You can interpret the results of automated jobs and other secondary analysis methods using the following tools:

  • JupyterLab

    JupyterLab is a web-based, interactive development environment that enables you to explore and visualize data within computational notebooks.

    To access interactive job output, obtain the link for JupyterLab (on the console) or lab_endpoint (in the API response) and then open the URL on your browser.

  • Apache Superset + SeqsLab Connector for Python

    Apache Superset is a business intelligence web application that enables you to explore and visualize data with numerous visualization options and interactive dashboards.
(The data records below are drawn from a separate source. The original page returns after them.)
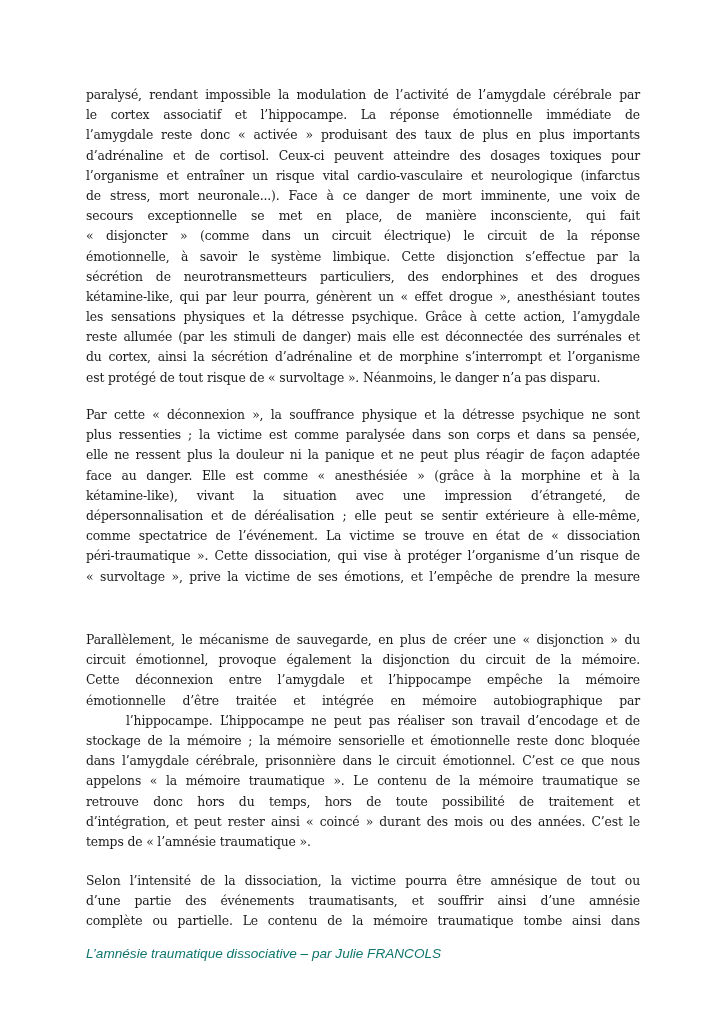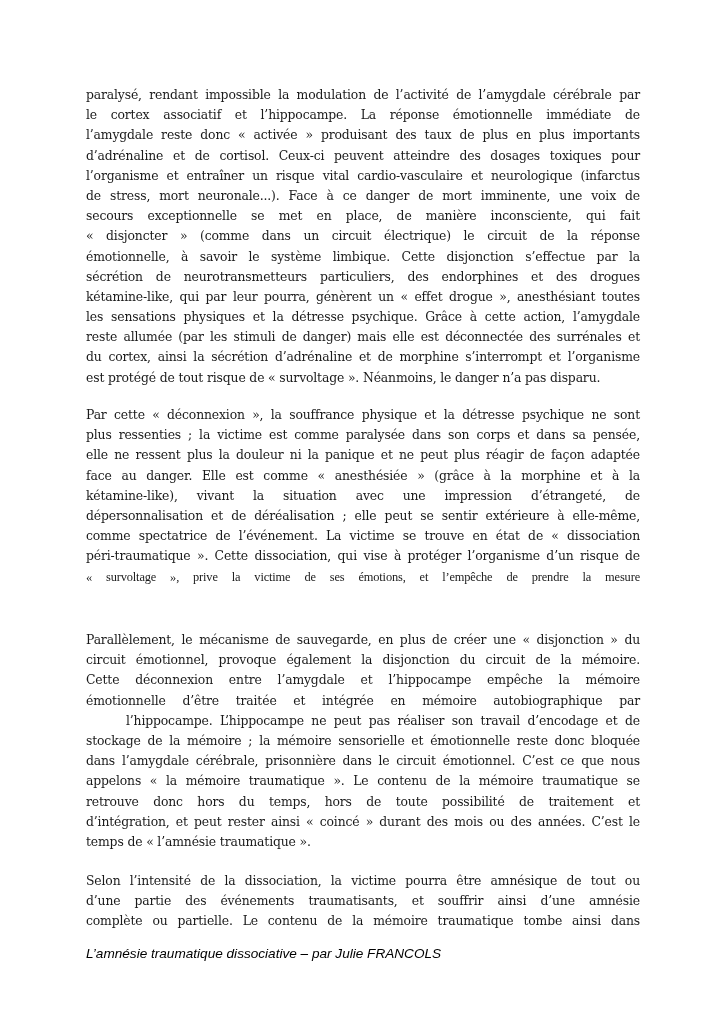--- a/index.html
+++ b/index.html
@@ -21,21 +21,21 @@
   .line.last { text-align-last: left; }
   #p1 { top: 85px; }
   #p2 { top: 405px; }
   #p3 { top: 630px; }
   #p4 { top: 871px; }
   .footer {
     position: absolute; left: 86px; top: 946px;
     font-family: "Liberation Sans", sans-serif;
     font-style: italic;
     font-size: 13.6px;
-    color: #000000;
+    color: #0f766e;
     white-space: nowrap;
   }
 </style>
 </head>
 <body>
 
 <div class="page">
   <div class="para" id="p1">
       <div class="line" style="white-space: nowrap; text-align: left;"><span style="white-space: nowrap; word-spacing: 0px;">paralysé, rendant impossible la modulation de l’activité de l’amygdale cérébrale par</span></div>
       <div class="line" style="white-space: nowrap; text-align: left;"><span style="white-space: nowrap; word-spacing: 0px;">le cortex associatif et l’hippocampe. La réponse émotionnelle immédiate de</span></div>
@@ -55,21 +55,21 @@
     </div>
   <div class="para" id="p2">
       <div class="line" style="white-space: nowrap; text-align: left;"><span style="white-space: nowrap; word-spacing: 0px;">Par cette « déconnexion », la souffrance physique et la détresse psychique ne sont</span></div>
       <div class="line" style="white-space: nowrap; text-align: left;"><span style="white-space: nowrap; word-spacing: 0px;">plus ressenties ; la victime est comme paralysée dans son corps et dans sa pensée,</span></div>
       <div class="line" style="white-space: nowrap; text-align: left;"><span style="white-space: nowrap; word-spacing: 0px;">elle ne ressent plus la douleur ni la panique et ne peut plus réagir de façon adaptée</span></div>
       <div class="line" style="white-space: nowrap; text-align: left;"><span style="white-space: nowrap; word-spacing: 0px;">face au danger. Elle est comme « anesthésiée » (grâce à la morphine et à la</span></div>
       <div class="line" style="white-space: nowrap; text-align: left;"><span style="white-space: nowrap; word-spacing: 0px;">kétamine-like), vivant la situation avec une impression d’étrangeté, de</span></div>
       <div class="line" style="white-space: nowrap; text-align: left;"><span style="white-space: nowrap; word-spacing: 0px;">dépersonnalisation et de déréalisation ; elle peut se sentir extérieure à elle-même,</span></div>
       <div class="line" style="white-space: nowrap; text-align: left;"><span style="white-space: nowrap; word-spacing: 0px;">comme spectatrice de l’événement. La victime se trouve en état de « dissociation</span></div>
       <div class="line" style="white-space: nowrap; text-align: left;"><span style="white-space: nowrap; word-spacing: 0px;">péri-traumatique ». Cette dissociation, qui vise à protéger l’organisme d’un risque de</span></div>
-      <div class="line" style="white-space: nowrap; text-align: left; font-family: Liberation Serif, serif;"><span style="white-space: nowrap; word-spacing: 0px;">« survoltage », prive la victime de ses émotions, et l’empêche de prendre la mesure</span></div>
+      <div class="line" style="white-space: nowrap; text-align: left;"><span style="white-space: nowrap; word-spacing: 0px;">« survoltage », prive la victime de ses émotions, et l’empêche de prendre la mesure</span></div>
     </div>
   <div class="para" id="p3">
       <div class="line" style="white-space: nowrap; text-align: left;"><span style="white-space: nowrap; word-spacing: 0px;">Parallèlement, le mécanisme de sauvegarde, en plus de créer une « disjonction » du</span></div>
       <div class="line" style="white-space: nowrap; text-align: left;"><span style="white-space: nowrap; word-spacing: 0px;">circuit émotionnel, provoque également la disjonction du circuit de la mémoire.</span></div>
       <div class="line" style="white-space: nowrap; text-align: left;"><span style="white-space: nowrap; word-spacing: 0px;">Cette déconnexion entre l’amygdale et l’hippocampe empêche la mémoire</span></div>
       <div class="line" style="white-space: nowrap; text-align: left;"><span style="white-space: nowrap; word-spacing: 0px;">émotionnelle d’être traitée et intégrée en mémoire autobiographique par</span></div>
       <div class="line" style="white-space: nowrap; text-align: left; margin-left: 40px;"><span style="white-space: nowrap; word-spacing: 0px;">l’hippocampe. L’hippocampe ne peut pas réaliser son travail d’encodage et de</span></div>
       <div class="line" style="white-space: nowrap; text-align: left;"><span style="white-space: nowrap; word-spacing: 0px;">stockage de la mémoire ; la mémoire sensorielle et émotionnelle reste donc bloquée</span></div>
       <div class="line" style="white-space: nowrap; text-align: left;"><span style="white-space: nowrap; word-spacing: 0px;">dans l’amygdale cérébrale, prisonnière dans le circuit émotionnel. C’est ce que nous</span></div>
       <div class="line" style="white-space: nowrap; text-align: left;"><span style="white-space: nowrap; word-spacing: 0px;">appelons « la mémoire traumatique ». Le contenu de la mémoire traumatique se</span></div>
    SeqsLab Connector for Python is a client for the Thrift Hive Server that enables you to create Python Database API connections to SeqsLab interactive jobs. The connector does not have any dependencies on the Microsoft Open Database Connectivity (ODBC) interface and the Java Database Connectivity (JDBC) API.

    To access interactive job output, install Apache Superset and the SeqsLab Connector for Python on the same terminal. Next, obtain the link for SQL (on the console) or sql_endpoint (in the API response) and then open the URL on your browser.